- Active: 24 April 1945 – end of World War II
- Country: Nazi Germany
- Branch: German Army
- Type: Infantry
- Part of: 12th Army
- Patron: Ferdinand von Schill

= Infantry Division Ferdinand von Schill =

The Infantry Division Ferdinand von Schill (Infanterie-Division Ferdinand von Schill) was an infantry division of the German Wehrmacht during World War II. It was formed in April 1945, within a month of the end of the war, and was among the last divisions fielded by the German army during the war.

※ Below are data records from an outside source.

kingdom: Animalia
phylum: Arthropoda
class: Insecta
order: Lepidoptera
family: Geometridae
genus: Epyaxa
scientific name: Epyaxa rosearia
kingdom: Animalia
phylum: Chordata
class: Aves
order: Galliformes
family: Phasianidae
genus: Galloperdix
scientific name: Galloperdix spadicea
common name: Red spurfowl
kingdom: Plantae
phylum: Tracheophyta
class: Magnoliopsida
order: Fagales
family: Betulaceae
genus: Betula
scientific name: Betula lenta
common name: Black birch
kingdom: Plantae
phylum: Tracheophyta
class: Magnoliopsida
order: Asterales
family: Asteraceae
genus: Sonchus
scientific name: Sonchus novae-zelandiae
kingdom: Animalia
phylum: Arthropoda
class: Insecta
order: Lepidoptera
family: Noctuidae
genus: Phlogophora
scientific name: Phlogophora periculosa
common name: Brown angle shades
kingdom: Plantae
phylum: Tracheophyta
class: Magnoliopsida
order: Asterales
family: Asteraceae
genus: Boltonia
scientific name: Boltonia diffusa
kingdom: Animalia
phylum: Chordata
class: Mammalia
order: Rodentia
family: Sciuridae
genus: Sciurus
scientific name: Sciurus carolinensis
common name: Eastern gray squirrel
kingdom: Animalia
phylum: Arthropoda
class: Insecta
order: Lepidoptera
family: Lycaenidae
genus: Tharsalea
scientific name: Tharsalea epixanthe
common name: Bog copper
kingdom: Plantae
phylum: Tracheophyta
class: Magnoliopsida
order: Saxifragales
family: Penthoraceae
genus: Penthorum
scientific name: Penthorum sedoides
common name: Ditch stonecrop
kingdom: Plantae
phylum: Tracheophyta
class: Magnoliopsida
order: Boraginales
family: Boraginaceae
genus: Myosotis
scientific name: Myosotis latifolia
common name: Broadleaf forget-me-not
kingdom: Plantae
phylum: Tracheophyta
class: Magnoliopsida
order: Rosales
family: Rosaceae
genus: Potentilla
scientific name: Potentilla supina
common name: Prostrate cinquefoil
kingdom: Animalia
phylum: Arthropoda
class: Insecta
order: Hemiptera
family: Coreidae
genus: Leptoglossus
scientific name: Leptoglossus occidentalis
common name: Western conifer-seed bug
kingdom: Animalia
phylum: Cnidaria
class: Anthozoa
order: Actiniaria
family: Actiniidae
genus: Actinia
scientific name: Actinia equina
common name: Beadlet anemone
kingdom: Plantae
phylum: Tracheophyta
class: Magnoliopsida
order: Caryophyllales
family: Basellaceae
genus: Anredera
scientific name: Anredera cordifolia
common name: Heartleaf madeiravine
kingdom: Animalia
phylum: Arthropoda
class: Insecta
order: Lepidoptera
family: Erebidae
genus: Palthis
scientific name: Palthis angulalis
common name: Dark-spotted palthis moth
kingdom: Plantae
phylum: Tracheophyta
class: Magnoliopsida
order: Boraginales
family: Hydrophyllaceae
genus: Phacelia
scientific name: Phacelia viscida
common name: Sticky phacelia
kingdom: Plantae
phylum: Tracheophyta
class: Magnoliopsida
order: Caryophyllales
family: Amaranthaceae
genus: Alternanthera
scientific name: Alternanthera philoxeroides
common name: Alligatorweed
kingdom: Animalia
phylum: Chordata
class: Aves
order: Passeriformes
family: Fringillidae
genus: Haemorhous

The division was named after the Prussian commander at the Battle of Stralsund of 1809, Ferdinand von Schill (1776–1809).

== History ==
The Infantry Division Ferdinand von Schill was formed on 24 April 1945 by Sturmgeschützschule Burg personnel, the former Kampfgruppe Burg, and assigned to the 12th Army (Wenck). Its commander was Alfred Müller. Müller held the rank of Oberstleutnant (lieutenant colonel) and thus deviated from the typical Wehrmacht divisional commander in that he was not a general.

The division was the last infantry division fielded by the German Army in World War II. Its deployment was so late in the war that it does not even appear in the listings of the German military postal service.

At the end of the war, Infantry Division Ferdinand von Schill initially surrendered to American forces, but was handed over to the Soviets.